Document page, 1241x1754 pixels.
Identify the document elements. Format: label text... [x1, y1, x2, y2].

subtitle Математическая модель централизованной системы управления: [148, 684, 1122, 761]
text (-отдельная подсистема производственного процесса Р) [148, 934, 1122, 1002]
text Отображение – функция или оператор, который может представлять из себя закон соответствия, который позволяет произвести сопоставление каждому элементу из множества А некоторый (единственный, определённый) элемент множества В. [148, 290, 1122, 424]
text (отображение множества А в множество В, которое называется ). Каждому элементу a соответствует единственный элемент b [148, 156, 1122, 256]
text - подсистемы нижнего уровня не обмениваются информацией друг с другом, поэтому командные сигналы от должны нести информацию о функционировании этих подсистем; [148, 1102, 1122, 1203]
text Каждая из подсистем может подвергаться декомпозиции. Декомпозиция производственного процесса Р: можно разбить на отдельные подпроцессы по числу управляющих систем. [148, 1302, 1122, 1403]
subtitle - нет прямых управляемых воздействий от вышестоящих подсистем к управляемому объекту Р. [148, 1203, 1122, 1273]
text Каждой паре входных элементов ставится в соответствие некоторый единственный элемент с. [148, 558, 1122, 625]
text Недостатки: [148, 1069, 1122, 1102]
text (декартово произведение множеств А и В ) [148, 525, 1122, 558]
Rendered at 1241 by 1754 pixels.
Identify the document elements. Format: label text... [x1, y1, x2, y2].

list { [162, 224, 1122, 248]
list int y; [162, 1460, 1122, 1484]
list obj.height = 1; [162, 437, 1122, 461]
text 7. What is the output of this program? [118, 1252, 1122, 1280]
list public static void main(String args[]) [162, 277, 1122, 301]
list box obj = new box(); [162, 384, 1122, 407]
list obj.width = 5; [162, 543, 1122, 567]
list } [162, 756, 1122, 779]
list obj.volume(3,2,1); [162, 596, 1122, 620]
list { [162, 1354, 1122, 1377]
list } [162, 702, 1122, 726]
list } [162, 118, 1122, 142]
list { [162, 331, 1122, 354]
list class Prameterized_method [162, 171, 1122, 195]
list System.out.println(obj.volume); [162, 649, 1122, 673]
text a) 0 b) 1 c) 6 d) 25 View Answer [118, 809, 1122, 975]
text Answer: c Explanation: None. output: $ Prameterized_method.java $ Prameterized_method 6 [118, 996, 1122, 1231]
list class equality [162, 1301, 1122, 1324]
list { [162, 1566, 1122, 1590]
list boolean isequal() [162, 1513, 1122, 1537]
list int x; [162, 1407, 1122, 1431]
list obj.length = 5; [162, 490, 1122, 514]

------------------------------------------------------------------------

EXERCISE TASK: Reproduce every item above verbatim, without any change.

ANSWER FOR THIS EXERCISE:
Document page, 1241x1754 pixels.
Identify the document elements. Format: label text... [x1, y1, x2, y2].

subtitle Математическая модель централизованной системы управления: [148, 684, 1122, 761]
text (-отдельная подсистема производственного процесса Р) [148, 934, 1122, 1002]
text Отображение – функция или оператор, который может представлять из себя закон соответствия, который позволяет произвести сопоставление каждому элементу из множества А некоторый (единственный, определённый) элемент множества В. [148, 290, 1122, 424]
text (отображение множества А в множество В, которое называется ). Каждому элементу a соответствует единственный элемент b [148, 156, 1122, 256]
text - подсистемы нижнего уровня не обмениваются информацией друг с другом, поэтому командные сигналы от должны нести информацию о функционировании этих подсистем; [148, 1102, 1122, 1203]
text Каждая из подсистем может подвергаться декомпозиции. Декомпозиция производственного процесса Р: можно разбить на отдельные подпроцессы по числу управляющих систем. [148, 1302, 1122, 1403]
subtitle - нет прямых управляемых воздействий от вышестоящих подсистем к управляемому объекту Р. [148, 1203, 1122, 1273]
text Каждой паре входных элементов ставится в соответствие некоторый единственный элемент с. [148, 558, 1122, 625]
text Недостатки: [148, 1069, 1122, 1102]
text (декартово произведение множеств А и В ) [148, 525, 1122, 558]
Rendered at 1241 by 1754 pixels.
Identify the document elements. Format: label text... [x1, y1, x2, y2].

list { [162, 224, 1122, 248]
list int y; [162, 1460, 1122, 1484]
list obj.height = 1; [162, 437, 1122, 461]
text 7. What is the output of this program? [118, 1252, 1122, 1280]
list public static void main(String args[]) [162, 277, 1122, 301]
list box obj = new box(); [162, 384, 1122, 407]
list obj.width = 5; [162, 543, 1122, 567]
list } [162, 756, 1122, 779]
list obj.volume(3,2,1); [162, 596, 1122, 620]
list { [162, 1354, 1122, 1377]
list } [162, 702, 1122, 726]
list } [162, 118, 1122, 142]
list { [162, 331, 1122, 354]
list class Prameterized_method [162, 171, 1122, 195]
list System.out.println(obj.volume); [162, 649, 1122, 673]
text a) 0 b) 1 c) 6 d) 25 View Answer [118, 809, 1122, 975]
text Answer: c Explanation: None. output: $ Prameterized_method.java $ Prameterized_method 6 [118, 996, 1122, 1231]
list class equality [162, 1301, 1122, 1324]
list { [162, 1566, 1122, 1590]
list boolean isequal() [162, 1513, 1122, 1537]
list int x; [162, 1407, 1122, 1431]
list obj.length = 5; [162, 490, 1122, 514]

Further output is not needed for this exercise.